▶ ABOUT THIS EXERCISE
Please reproduce all the data exactly as written and omit the pictures.

* * * * * * *

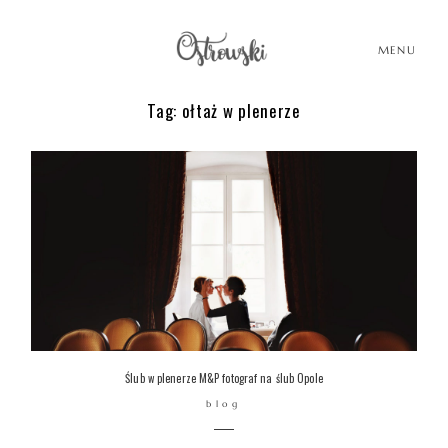
MENU
Tag: ołtaż w plenerze
HOME
HISTORIE
PORTFOLIO
O MNIE
Ślub w plenerze M&P fotograf na ślub Opole
blog
BLOG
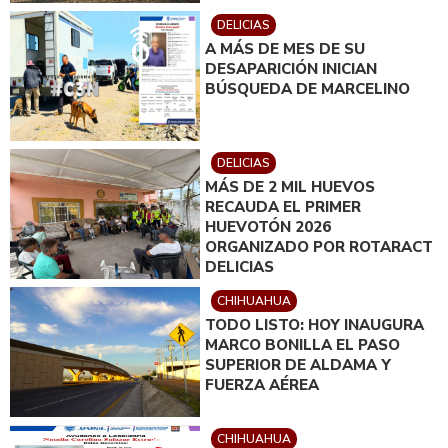
DELICIAS
A MÁS DE MES DE SU
DESAPARICIÓN INICIAN
BÚSQUEDA DE MARCELINO
DELICIAS
MÁS DE 2 MIL HUEVOS
RECAUDA EL PRIMER
HUEVOTÓN 2026
ORGANIZADO POR ROTARACT
DELICIAS
CHIHUAHUA
TODO LISTO: HOY INAUGURA
MARCO BONILLA EL PASO
SUPERIOR DE ALDAMA Y
FUERZA AÉREA
CHIHUAHUA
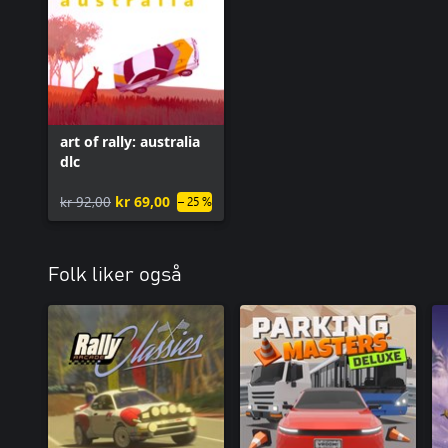
art of rally: australia
dlc
kr 92,00
kr 69,00
– 25 %
Folk liker også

* * * * * * *

▶ SOLUTION FOR THIS PROBLEM
MENU
Tag: ołtaż w plenerze
HOME
HISTORIE
PORTFOLIO
O MNIE
Ślub w plenerze M&P fotograf na ślub Opole
blog
BLOG
DELICIAS
A MÁS DE MES DE SU
DESAPARICIÓN INICIAN
BÚSQUEDA DE MARCELINO
DELICIAS
MÁS DE 2 MIL HUEVOS
RECAUDA EL PRIMER
HUEVOTÓN 2026
ORGANIZADO POR ROTARACT
DELICIAS
CHIHUAHUA
TODO LISTO: HOY INAUGURA
MARCO BONILLA EL PASO
SUPERIOR DE ALDAMA Y
FUERZA AÉREA
CHIHUAHUA
art of rally: australia
dlc
kr 92,00
kr 69,00
– 25 %
Folk liker også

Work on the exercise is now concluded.